Exercise
Present the lines of the data from the first line through the line containing "collectors: J. Collins", inclusive, as a numbered list, leaving out any blank lines.

(Saved data entries)
----------
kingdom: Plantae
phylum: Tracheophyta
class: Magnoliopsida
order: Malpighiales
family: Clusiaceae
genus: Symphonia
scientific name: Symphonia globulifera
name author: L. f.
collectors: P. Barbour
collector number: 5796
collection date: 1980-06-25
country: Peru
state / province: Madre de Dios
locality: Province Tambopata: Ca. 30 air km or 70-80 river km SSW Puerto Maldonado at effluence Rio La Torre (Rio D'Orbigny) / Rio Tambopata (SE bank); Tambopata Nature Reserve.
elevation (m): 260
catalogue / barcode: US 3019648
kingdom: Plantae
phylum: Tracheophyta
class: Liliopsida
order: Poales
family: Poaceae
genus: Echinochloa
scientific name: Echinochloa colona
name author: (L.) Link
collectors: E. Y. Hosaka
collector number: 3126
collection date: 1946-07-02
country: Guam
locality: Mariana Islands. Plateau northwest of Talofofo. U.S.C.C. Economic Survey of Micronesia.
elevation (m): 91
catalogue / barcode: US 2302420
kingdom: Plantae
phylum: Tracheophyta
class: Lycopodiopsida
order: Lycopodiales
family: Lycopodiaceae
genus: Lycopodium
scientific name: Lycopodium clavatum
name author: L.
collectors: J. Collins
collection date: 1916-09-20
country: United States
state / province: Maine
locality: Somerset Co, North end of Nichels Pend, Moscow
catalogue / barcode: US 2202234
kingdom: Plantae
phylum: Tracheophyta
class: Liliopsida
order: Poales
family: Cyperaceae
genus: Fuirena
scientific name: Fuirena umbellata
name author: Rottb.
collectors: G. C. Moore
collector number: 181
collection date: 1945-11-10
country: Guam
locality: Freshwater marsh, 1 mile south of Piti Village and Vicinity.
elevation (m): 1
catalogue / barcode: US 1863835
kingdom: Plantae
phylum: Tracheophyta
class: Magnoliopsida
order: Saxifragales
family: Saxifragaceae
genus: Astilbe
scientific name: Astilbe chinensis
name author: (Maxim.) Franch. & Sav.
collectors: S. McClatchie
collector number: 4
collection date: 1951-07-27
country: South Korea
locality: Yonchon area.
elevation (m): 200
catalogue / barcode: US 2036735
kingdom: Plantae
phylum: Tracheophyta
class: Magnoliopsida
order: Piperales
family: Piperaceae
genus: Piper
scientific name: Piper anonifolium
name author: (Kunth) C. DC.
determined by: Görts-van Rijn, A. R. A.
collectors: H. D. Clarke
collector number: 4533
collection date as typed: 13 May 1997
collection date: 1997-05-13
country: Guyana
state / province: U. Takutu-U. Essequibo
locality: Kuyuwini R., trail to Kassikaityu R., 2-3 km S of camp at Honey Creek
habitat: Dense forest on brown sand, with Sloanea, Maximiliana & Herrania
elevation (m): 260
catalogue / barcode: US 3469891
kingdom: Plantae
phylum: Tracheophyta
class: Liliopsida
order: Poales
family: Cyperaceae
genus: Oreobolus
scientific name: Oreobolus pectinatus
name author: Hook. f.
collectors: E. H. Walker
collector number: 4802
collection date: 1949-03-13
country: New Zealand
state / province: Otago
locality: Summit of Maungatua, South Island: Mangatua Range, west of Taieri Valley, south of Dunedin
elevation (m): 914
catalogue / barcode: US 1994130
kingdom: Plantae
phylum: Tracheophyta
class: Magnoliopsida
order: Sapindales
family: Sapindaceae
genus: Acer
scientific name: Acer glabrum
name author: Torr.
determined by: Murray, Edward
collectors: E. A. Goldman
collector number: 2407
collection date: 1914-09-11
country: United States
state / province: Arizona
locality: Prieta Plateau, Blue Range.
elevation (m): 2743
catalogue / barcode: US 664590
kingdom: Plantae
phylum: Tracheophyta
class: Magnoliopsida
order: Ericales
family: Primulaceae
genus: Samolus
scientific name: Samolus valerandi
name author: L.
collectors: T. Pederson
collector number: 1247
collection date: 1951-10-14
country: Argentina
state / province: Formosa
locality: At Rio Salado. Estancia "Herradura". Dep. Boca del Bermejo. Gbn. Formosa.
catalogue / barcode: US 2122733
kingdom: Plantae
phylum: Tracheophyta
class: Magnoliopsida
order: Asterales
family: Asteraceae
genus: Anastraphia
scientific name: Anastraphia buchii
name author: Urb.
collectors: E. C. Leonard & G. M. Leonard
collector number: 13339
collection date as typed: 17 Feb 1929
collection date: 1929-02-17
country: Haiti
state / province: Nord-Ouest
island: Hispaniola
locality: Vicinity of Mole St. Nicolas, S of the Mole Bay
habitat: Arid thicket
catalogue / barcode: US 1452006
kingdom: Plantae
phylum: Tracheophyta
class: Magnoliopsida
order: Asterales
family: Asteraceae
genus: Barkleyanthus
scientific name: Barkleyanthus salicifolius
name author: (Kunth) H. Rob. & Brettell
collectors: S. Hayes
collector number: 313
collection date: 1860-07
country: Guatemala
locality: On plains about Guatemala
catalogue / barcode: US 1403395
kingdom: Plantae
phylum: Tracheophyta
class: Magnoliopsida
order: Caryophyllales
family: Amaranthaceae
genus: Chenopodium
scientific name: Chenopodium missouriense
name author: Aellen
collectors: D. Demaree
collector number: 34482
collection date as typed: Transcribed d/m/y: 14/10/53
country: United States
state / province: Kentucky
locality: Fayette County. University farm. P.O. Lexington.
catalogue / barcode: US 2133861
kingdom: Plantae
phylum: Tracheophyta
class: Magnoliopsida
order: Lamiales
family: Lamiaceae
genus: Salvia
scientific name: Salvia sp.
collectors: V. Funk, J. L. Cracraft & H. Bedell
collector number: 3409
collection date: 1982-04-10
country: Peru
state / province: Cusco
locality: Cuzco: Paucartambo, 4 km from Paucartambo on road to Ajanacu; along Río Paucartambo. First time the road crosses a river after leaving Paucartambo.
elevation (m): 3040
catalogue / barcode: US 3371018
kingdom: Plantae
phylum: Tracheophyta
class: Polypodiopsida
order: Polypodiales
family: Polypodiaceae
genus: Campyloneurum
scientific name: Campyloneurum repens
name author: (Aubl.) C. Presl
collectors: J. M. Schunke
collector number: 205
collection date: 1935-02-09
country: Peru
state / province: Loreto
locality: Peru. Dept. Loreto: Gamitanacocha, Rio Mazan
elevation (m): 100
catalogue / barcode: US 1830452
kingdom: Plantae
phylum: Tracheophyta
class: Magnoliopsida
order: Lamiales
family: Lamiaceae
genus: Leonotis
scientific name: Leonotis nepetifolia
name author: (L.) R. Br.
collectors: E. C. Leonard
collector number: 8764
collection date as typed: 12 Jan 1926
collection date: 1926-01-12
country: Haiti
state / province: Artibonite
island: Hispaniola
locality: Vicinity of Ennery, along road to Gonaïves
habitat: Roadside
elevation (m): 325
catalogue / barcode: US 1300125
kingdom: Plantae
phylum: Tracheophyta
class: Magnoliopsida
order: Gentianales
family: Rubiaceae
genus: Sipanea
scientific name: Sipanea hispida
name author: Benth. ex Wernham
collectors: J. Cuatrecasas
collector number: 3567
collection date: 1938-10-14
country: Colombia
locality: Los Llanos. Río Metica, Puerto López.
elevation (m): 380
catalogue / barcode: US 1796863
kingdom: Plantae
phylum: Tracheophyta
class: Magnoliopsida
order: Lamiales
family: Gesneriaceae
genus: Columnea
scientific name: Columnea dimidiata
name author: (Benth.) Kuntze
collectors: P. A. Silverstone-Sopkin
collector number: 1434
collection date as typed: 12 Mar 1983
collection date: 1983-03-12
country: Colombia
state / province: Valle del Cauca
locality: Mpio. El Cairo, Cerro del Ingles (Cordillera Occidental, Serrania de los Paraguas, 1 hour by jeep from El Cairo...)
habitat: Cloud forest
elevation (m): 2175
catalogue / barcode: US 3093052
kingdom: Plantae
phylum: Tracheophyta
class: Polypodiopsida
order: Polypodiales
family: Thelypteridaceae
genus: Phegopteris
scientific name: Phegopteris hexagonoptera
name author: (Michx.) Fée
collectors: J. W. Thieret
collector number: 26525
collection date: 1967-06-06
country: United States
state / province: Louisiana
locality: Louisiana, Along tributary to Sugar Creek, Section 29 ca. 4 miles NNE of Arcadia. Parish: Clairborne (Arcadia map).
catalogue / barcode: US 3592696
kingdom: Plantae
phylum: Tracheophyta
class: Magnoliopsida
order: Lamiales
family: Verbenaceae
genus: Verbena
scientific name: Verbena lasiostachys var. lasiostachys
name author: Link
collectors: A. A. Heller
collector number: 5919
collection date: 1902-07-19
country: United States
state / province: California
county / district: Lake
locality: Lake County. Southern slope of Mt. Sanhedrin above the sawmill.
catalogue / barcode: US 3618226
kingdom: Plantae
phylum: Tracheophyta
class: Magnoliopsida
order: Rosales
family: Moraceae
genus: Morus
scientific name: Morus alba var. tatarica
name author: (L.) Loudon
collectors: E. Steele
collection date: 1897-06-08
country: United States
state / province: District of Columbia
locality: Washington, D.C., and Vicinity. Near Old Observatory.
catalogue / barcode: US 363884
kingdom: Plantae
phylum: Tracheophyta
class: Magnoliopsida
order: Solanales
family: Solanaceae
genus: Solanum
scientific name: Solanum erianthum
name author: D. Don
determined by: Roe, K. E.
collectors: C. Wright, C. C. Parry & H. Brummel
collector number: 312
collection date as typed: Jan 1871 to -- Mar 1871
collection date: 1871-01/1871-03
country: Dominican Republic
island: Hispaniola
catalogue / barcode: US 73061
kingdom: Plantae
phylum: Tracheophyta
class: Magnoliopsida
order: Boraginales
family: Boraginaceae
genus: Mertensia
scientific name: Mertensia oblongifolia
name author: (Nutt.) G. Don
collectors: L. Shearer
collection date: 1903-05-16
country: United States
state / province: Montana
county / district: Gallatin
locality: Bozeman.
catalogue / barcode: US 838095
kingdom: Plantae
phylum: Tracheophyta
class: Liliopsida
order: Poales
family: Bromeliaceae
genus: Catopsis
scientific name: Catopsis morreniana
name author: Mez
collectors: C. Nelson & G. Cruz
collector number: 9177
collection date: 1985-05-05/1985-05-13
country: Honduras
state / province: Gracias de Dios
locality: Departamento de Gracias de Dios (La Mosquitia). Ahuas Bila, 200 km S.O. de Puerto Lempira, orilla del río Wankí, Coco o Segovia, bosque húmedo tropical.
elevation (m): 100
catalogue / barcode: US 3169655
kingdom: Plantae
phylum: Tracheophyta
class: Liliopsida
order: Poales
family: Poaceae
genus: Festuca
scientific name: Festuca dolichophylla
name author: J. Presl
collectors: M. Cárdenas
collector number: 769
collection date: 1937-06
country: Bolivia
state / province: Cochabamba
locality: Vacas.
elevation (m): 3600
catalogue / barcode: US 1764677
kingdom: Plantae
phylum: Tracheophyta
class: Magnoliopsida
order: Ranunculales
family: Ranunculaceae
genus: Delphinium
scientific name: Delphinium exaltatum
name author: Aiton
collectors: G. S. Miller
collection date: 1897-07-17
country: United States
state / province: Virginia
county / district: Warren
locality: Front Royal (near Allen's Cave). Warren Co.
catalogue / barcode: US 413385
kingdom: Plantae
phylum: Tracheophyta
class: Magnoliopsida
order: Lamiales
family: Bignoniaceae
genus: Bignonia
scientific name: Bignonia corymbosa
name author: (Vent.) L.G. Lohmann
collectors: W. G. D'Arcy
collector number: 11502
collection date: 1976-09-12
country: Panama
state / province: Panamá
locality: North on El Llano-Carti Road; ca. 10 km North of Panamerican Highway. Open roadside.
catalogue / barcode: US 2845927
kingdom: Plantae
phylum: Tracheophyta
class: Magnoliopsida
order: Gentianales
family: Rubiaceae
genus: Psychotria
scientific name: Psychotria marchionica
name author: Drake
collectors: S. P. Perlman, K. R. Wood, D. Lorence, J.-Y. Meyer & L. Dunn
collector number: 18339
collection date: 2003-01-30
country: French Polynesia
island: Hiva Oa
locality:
----------
Task result
1. kingdom: Plantae
2. phylum: Tracheophyta
3. class: Magnoliopsida
4. order: Malpighiales
5. family: Clusiaceae
6. genus: Symphonia
7. scientific name: Symphonia globulifera
8. name author: L. f.
9. collectors: P. Barbour
10. collector number: 5796
11. collection date: 1980-06-25
12. country: Peru
13. state / province: Madre de Dios
14. locality: Province Tambopata: Ca. 30 air km or 70-80 river km SSW Puerto Maldonado at effluence Rio La Torre (Rio D'Orbigny) / Rio Tambopata (SE bank); Tambopata Nature Reserve.
15. elevation (m): 260
16. catalogue / barcode: US 3019648
17. kingdom: Plantae
18. phylum: Tracheophyta
19. class: Liliopsida
20. order: Poales
21. family: Poaceae
22. genus: Echinochloa
23. scientific name: Echinochloa colona
24. name author: (L.) Link
25. collectors: E. Y. Hosaka
26. collector number: 3126
27. collection date: 1946-07-02
28. country: Guam
29. locality: Mariana Islands. Plateau northwest of Talofofo. U.S.C.C. Economic Survey of Micronesia.
30. elevation (m): 91
31. catalogue / barcode: US 2302420
32. kingdom: Plantae
33. phylum: Tracheophyta
34. class: Lycopodiopsida
35. order: Lycopodiales
36. family: Lycopodiaceae
37. genus: Lycopodium
38. scientific name: Lycopodium clavatum
39. name author: L.
40. collectors: J. Collins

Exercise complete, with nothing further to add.